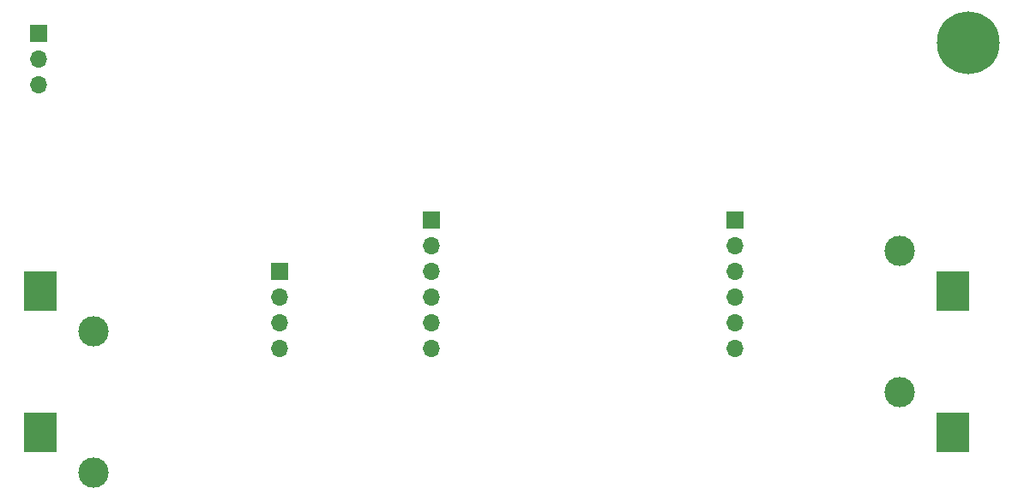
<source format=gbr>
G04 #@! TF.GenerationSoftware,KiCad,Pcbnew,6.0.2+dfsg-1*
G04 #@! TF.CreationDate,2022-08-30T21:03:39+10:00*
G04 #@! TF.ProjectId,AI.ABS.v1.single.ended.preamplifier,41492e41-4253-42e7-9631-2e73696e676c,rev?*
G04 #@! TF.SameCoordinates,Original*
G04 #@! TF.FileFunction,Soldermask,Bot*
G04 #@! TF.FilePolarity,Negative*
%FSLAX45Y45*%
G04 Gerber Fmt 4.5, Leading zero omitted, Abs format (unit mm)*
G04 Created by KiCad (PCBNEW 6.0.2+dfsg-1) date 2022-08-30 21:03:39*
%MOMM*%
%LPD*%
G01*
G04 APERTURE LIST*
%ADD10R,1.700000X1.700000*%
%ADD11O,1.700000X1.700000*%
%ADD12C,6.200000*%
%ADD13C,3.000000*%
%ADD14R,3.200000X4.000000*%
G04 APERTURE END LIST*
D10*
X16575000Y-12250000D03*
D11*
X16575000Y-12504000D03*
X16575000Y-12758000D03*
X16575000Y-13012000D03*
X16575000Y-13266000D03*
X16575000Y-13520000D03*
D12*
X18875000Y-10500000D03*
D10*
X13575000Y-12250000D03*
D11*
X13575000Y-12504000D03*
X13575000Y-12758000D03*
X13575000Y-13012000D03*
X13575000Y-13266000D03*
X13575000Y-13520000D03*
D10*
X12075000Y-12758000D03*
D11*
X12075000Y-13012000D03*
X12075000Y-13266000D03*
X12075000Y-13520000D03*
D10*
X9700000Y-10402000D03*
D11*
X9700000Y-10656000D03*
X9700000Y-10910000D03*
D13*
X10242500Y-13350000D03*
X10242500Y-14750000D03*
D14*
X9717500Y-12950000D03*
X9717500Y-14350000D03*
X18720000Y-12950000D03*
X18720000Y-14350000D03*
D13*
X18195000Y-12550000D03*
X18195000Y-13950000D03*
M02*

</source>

________________

The word "LIST" may occur in lines of the data above; say how many lines hold it, giving only the number.

#### FINISHED EXERCISE:
2